WHAT NEEDS TO BE DONE: Leaving out any pictures, print the entries that follow exactly as they stand.

===============

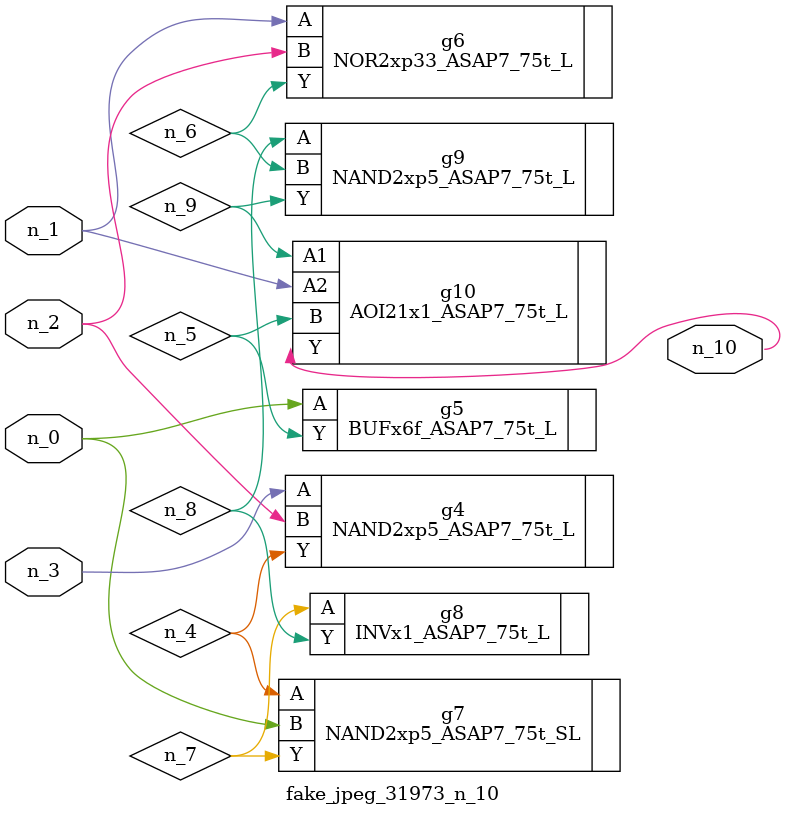
<source format=v>
module fake_jpeg_31973_n_10 (n_0, n_3, n_2, n_1, n_10);

input n_0;
input n_3;
input n_2;
input n_1;

output n_10;

wire n_4;
wire n_8;
wire n_9;
wire n_6;
wire n_5;
wire n_7;

NAND2xp5_ASAP7_75t_L g4 ( 
.A(n_3),
.B(n_2),
.Y(n_4)
);

BUFx6f_ASAP7_75t_L g5 ( 
.A(n_0),
.Y(n_5)
);

NOR2xp33_ASAP7_75t_L g6 ( 
.A(n_1),
.B(n_2),
.Y(n_6)
);

NAND2xp5_ASAP7_75t_SL g7 ( 
.A(n_4),
.B(n_0),
.Y(n_7)
);

INVx1_ASAP7_75t_L g8 ( 
.A(n_7),
.Y(n_8)
);

NAND2xp5_ASAP7_75t_L g9 ( 
.A(n_8),
.B(n_6),
.Y(n_9)
);

AOI21x1_ASAP7_75t_L g10 ( 
.A1(n_9),
.A2(n_1),
.B(n_5),
.Y(n_10)
);


endmodule
</source>
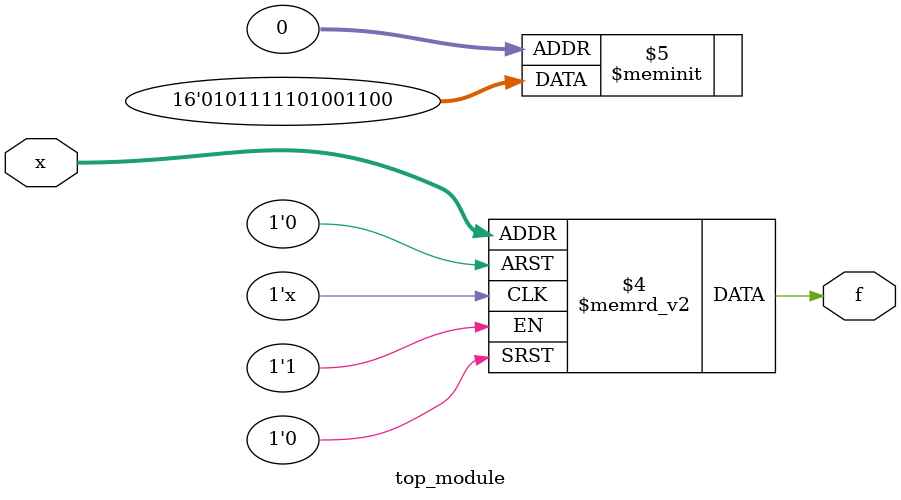
<source format=sv>
module top_module (
    input [4:1] x,
    output logic f
);

always_comb begin
    case (x)
        4'b0000: f = 1'b0; // Don't care, so output 0
        4'b0001: f = 1'b0;
        4'b0010: f = 1'b1;
        4'b0011: f = 1'b1;
        4'b0100: f = 1'b0;
        4'b0101: f = 1'b0;
        4'b0110: f = 1'b1;
        4'b0111: f = 1'b0;
        4'b1000: f = 1'b1;
        4'b1001: f = 1'b1;
        4'b1010: f = 1'b1;
        4'b1011: f = 1'b1;
        4'b1100: f = 1'b1;
        4'b1101: f = 1'b0;
        4'b1110: f = 1'b1;
        4'b1111: f = 1'b0;
    endcase
end

endmodule

</source>
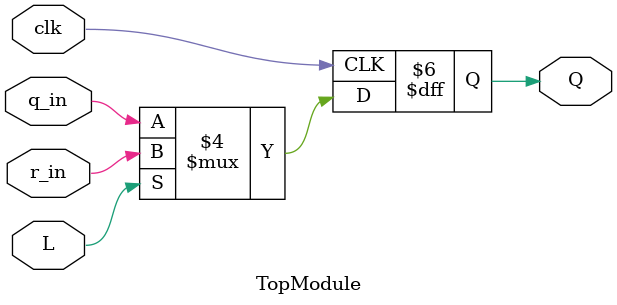
<source format=sv>
module TopModule (
    input logic clk,
    input logic L,
    input logic q_in,
    input logic r_in,
    output logic Q
);

    // State register for the flip-flop
    always @(posedge clk) begin
        if (L) begin
            Q <= r_in;  // Load r_in when L is asserted
        end else begin
            Q <= q_in;  // Retain the current state when L is not asserted
        end
    end

    // Initial value for simulation
    initial begin
        Q = 1'b0;  // Initialize Q to 0
    end

endmodule
</source>
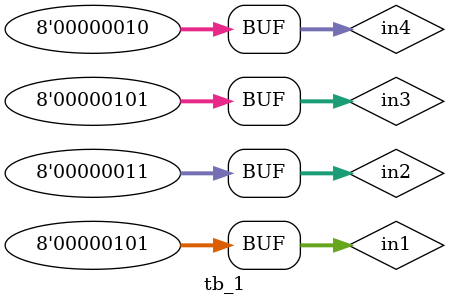
<source format=v>
/*
  Author : Rakotojaona Nambinina
  email : Andrianoelisoa.Rakotojaona@gmail.com
  Description : Test bench for merge algorithm using verilog
*/

module tb_1(

    );
    
reg [7:0] in1 , in2, in3 , in4 ;
wire [7:0] out1, out2 , out3 , out4 ;

sort uut (
          .in1 (in1),
          .in2 (in2),
          .in3 (in3),
          .in4 (in4),
          .out1 (out1),
          .out2 (out2),
          .out3 (out3),
          .out4 (out4)
          );

initial 
begin
    in1 =8'd9;
    in2 =8'd3;
    in3 =8'd5;
    in4 =8'd2;
    #10
     in1 =8'd5;
    in2 =8'd3;
    in3 =8'd5;
    in4 =8'd2;
    
    
end 

endmodule

</source>
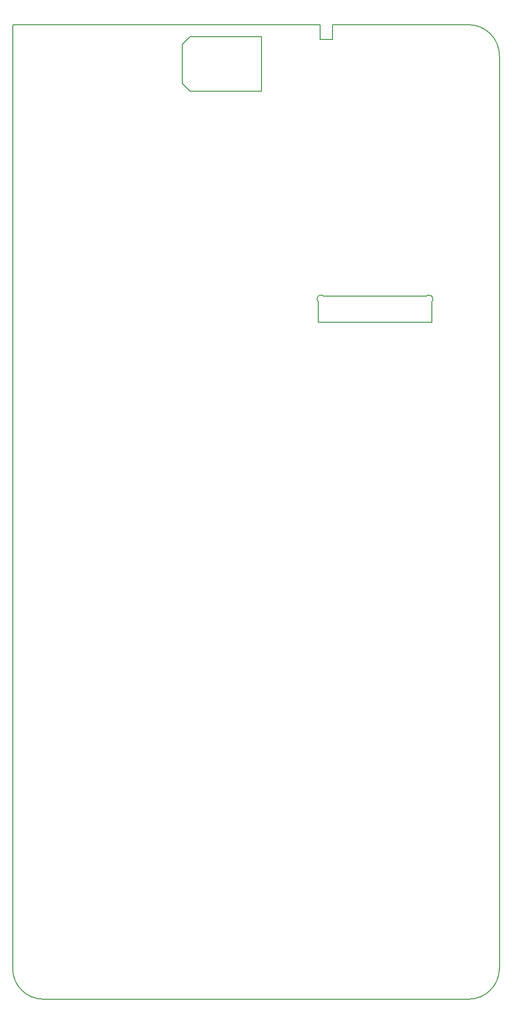
<source format=gbr>
G04 #@! TF.GenerationSoftware,KiCad,Pcbnew,5.0.0*
G04 #@! TF.CreationDate,2018-09-24T15:23:07-04:00*
G04 #@! TF.ProjectId,dvk-mx8m-bsb,64766B2D6D78386D2D6273622E6B6963,v0.1.3*
G04 #@! TF.SameCoordinates,Original*
G04 #@! TF.FileFunction,Profile,NP*
%FSLAX46Y46*%
G04 Gerber Fmt 4.6, Leading zero omitted, Abs format (unit mm)*
G04 Created by KiCad (PCBNEW 5.0.0) date Mon Sep 24 15:23:07 2018*
%MOMM*%
%LPD*%
G01*
G04 APERTURE LIST*
%ADD10C,0.150000*%
G04 #@! TA.AperFunction,NonConductor*
%ADD11C,0.150000*%
G04 #@! TD*
G04 APERTURE END LIST*
D10*
X150000000Y-232800000D02*
X150000000Y-64200000D01*
X119150000Y-58500000D02*
X144300000Y-58500000D01*
X119150000Y-61200000D02*
X119150000Y-58500000D01*
X116850000Y-61200000D02*
X119150000Y-61200000D01*
X116850000Y-58500000D02*
X116850000Y-61200000D01*
X144300000Y-238500000D02*
G75*
G03X150000000Y-232800000I0J5700000D01*
G01*
X65700000Y-238500000D02*
X144300000Y-238500000D01*
X150000000Y-64200000D02*
G75*
G03X144300000Y-58500000I-5700000J0D01*
G01*
X116850000Y-58500000D02*
X60000000Y-58500000D01*
X60000000Y-58500000D02*
X60000000Y-232800000D01*
X60000000Y-232800000D02*
G75*
G03X65700000Y-238500000I5700000J0D01*
G01*
D11*
G04 #@! TO.C,LS1601*
X106025000Y-60690000D02*
X92800000Y-60690000D01*
X91375000Y-69365000D02*
X91375000Y-62115000D01*
X106025000Y-70790000D02*
X92800000Y-70790000D01*
X106025000Y-70790000D02*
X106025000Y-60690000D01*
X91375000Y-69365000D02*
X92800000Y-70790000D01*
X92800000Y-60690000D02*
X91375000Y-62115000D01*
G04 #@! TO.C,J1803*
X117500000Y-108640000D02*
G75*
G03X116500000Y-109640000I-500000J-500000D01*
G01*
X137500000Y-113450000D02*
X137500000Y-109640000D01*
X136500000Y-108640000D02*
X117500000Y-108640000D01*
X116500000Y-109640000D02*
X116500000Y-113450000D01*
X116500000Y-113450000D02*
X137500000Y-113450000D01*
X136500000Y-108640000D02*
G75*
G02X137500000Y-109640000I500000J-500000D01*
G01*
G04 #@! TD*
M02*

</source>
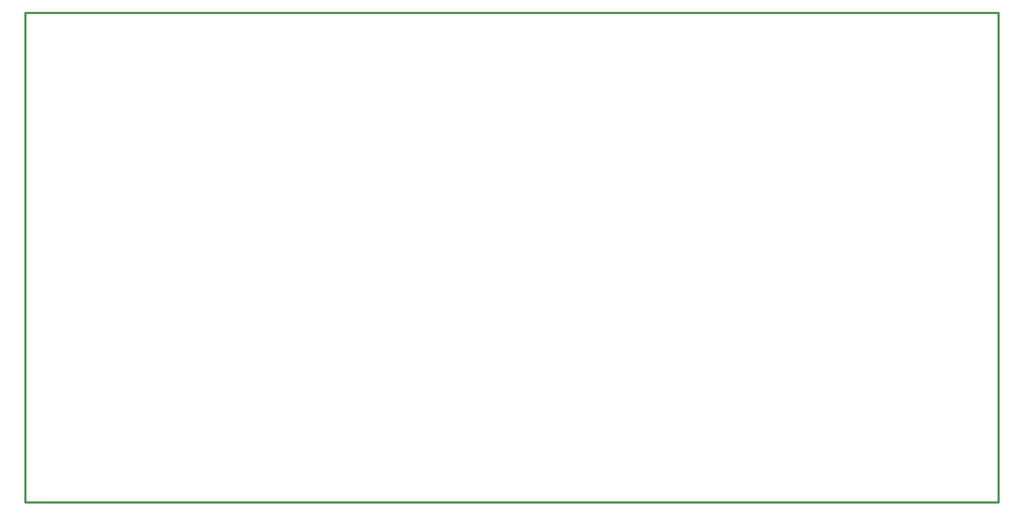
<source format=gm1>
G04*
G04 #@! TF.GenerationSoftware,Altium Limited,Altium Designer,18.1.7 (191)*
G04*
G04 Layer_Color=16711935*
%FSLAX25Y25*%
%MOIN*%
G70*
G01*
G75*
%ADD16C,0.01200*%
D16*
X-0Y302000D02*
X0Y0D01*
X600500D01*
X600500Y302000D02*
X600500Y0D01*
X-0Y302000D02*
X600500D01*
M02*

</source>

===============

FINISHED EXERCISE:
<source format=v>
module fake_jpeg_31973_n_10 (n_0, n_3, n_2, n_1, n_10);

input n_0;
input n_3;
input n_2;
input n_1;

output n_10;

wire n_4;
wire n_8;
wire n_9;
wire n_6;
wire n_5;
wire n_7;

NAND2xp5_ASAP7_75t_L g4 ( 
.A(n_3),
.B(n_2),
.Y(n_4)
);

BUFx6f_ASAP7_75t_L g5 ( 
.A(n_0),
.Y(n_5)
);

NOR2xp33_ASAP7_75t_L g6 ( 
.A(n_1),
.B(n_2),
.Y(n_6)
);

NAND2xp5_ASAP7_75t_SL g7 ( 
.A(n_4),
.B(n_0),
.Y(n_7)
);

INVx1_ASAP7_75t_L g8 ( 
.A(n_7),
.Y(n_8)
);

NAND2xp5_ASAP7_75t_L g9 ( 
.A(n_8),
.B(n_6),
.Y(n_9)
);

AOI21x1_ASAP7_75t_L g10 ( 
.A1(n_9),
.A2(n_1),
.B(n_5),
.Y(n_10)
);


endmodule
</source>
<source format=sv>
module top_module (
    input [4:1] x,
    output logic f
);

always_comb begin
    case (x)
        4'b0000: f = 1'b0; // Don't care, so output 0
        4'b0001: f = 1'b0;
        4'b0010: f = 1'b1;
        4'b0011: f = 1'b1;
        4'b0100: f = 1'b0;
        4'b0101: f = 1'b0;
        4'b0110: f = 1'b1;
        4'b0111: f = 1'b0;
        4'b1000: f = 1'b1;
        4'b1001: f = 1'b1;
        4'b1010: f = 1'b1;
        4'b1011: f = 1'b1;
        4'b1100: f = 1'b1;
        4'b1101: f = 1'b0;
        4'b1110: f = 1'b1;
        4'b1111: f = 1'b0;
    endcase
end

endmodule

</source>
<source format=sv>
module TopModule (
    input logic clk,
    input logic L,
    input logic q_in,
    input logic r_in,
    output logic Q
);

    // State register for the flip-flop
    always @(posedge clk) begin
        if (L) begin
            Q <= r_in;  // Load r_in when L is asserted
        end else begin
            Q <= q_in;  // Retain the current state when L is not asserted
        end
    end

    // Initial value for simulation
    initial begin
        Q = 1'b0;  // Initialize Q to 0
    end

endmodule
</source>
<source format=v>
/*
  Author : Rakotojaona Nambinina
  email : Andrianoelisoa.Rakotojaona@gmail.com
  Description : Test bench for merge algorithm using verilog
*/

module tb_1(

    );
    
reg [7:0] in1 , in2, in3 , in4 ;
wire [7:0] out1, out2 , out3 , out4 ;

sort uut (
          .in1 (in1),
          .in2 (in2),
          .in3 (in3),
          .in4 (in4),
          .out1 (out1),
          .out2 (out2),
          .out3 (out3),
          .out4 (out4)
          );

initial 
begin
    in1 =8'd9;
    in2 =8'd3;
    in3 =8'd5;
    in4 =8'd2;
    #10
     in1 =8'd5;
    in2 =8'd3;
    in3 =8'd5;
    in4 =8'd2;
    
    
end 

endmodule

</source>
<source format=gbr>
G04 #@! TF.GenerationSoftware,KiCad,Pcbnew,5.0.0*
G04 #@! TF.CreationDate,2018-09-24T15:23:07-04:00*
G04 #@! TF.ProjectId,dvk-mx8m-bsb,64766B2D6D78386D2D6273622E6B6963,v0.1.3*
G04 #@! TF.SameCoordinates,Original*
G04 #@! TF.FileFunction,Profile,NP*
%FSLAX46Y46*%
G04 Gerber Fmt 4.6, Leading zero omitted, Abs format (unit mm)*
G04 Created by KiCad (PCBNEW 5.0.0) date Mon Sep 24 15:23:07 2018*
%MOMM*%
%LPD*%
G01*
G04 APERTURE LIST*
%ADD10C,0.150000*%
G04 #@! TA.AperFunction,NonConductor*
%ADD11C,0.150000*%
G04 #@! TD*
G04 APERTURE END LIST*
D10*
X150000000Y-232800000D02*
X150000000Y-64200000D01*
X119150000Y-58500000D02*
X144300000Y-58500000D01*
X119150000Y-61200000D02*
X119150000Y-58500000D01*
X116850000Y-61200000D02*
X119150000Y-61200000D01*
X116850000Y-58500000D02*
X116850000Y-61200000D01*
X144300000Y-238500000D02*
G75*
G03X150000000Y-232800000I0J5700000D01*
G01*
X65700000Y-238500000D02*
X144300000Y-238500000D01*
X150000000Y-64200000D02*
G75*
G03X144300000Y-58500000I-5700000J0D01*
G01*
X116850000Y-58500000D02*
X60000000Y-58500000D01*
X60000000Y-58500000D02*
X60000000Y-232800000D01*
X60000000Y-232800000D02*
G75*
G03X65700000Y-238500000I5700000J0D01*
G01*
D11*
G04 #@! TO.C,LS1601*
X106025000Y-60690000D02*
X92800000Y-60690000D01*
X91375000Y-69365000D02*
X91375000Y-62115000D01*
X106025000Y-70790000D02*
X92800000Y-70790000D01*
X106025000Y-70790000D02*
X106025000Y-60690000D01*
X91375000Y-69365000D02*
X92800000Y-70790000D01*
X92800000Y-60690000D02*
X91375000Y-62115000D01*
G04 #@! TO.C,J1803*
X117500000Y-108640000D02*
G75*
G03X116500000Y-109640000I-500000J-500000D01*
G01*
X137500000Y-113450000D02*
X137500000Y-109640000D01*
X136500000Y-108640000D02*
X117500000Y-108640000D01*
X116500000Y-109640000D02*
X116500000Y-113450000D01*
X116500000Y-113450000D02*
X137500000Y-113450000D01*
X136500000Y-108640000D02*
G75*
G02X137500000Y-109640000I500000J-500000D01*
G01*
G04 #@! TD*
M02*

</source>
<source format=gm1>
G04*
G04 #@! TF.GenerationSoftware,Altium Limited,Altium Designer,18.1.7 (191)*
G04*
G04 Layer_Color=16711935*
%FSLAX25Y25*%
%MOIN*%
G70*
G01*
G75*
%ADD16C,0.01200*%
D16*
X-0Y302000D02*
X0Y0D01*
X600500D01*
X600500Y302000D02*
X600500Y0D01*
X-0Y302000D02*
X600500D01*
M02*

</source>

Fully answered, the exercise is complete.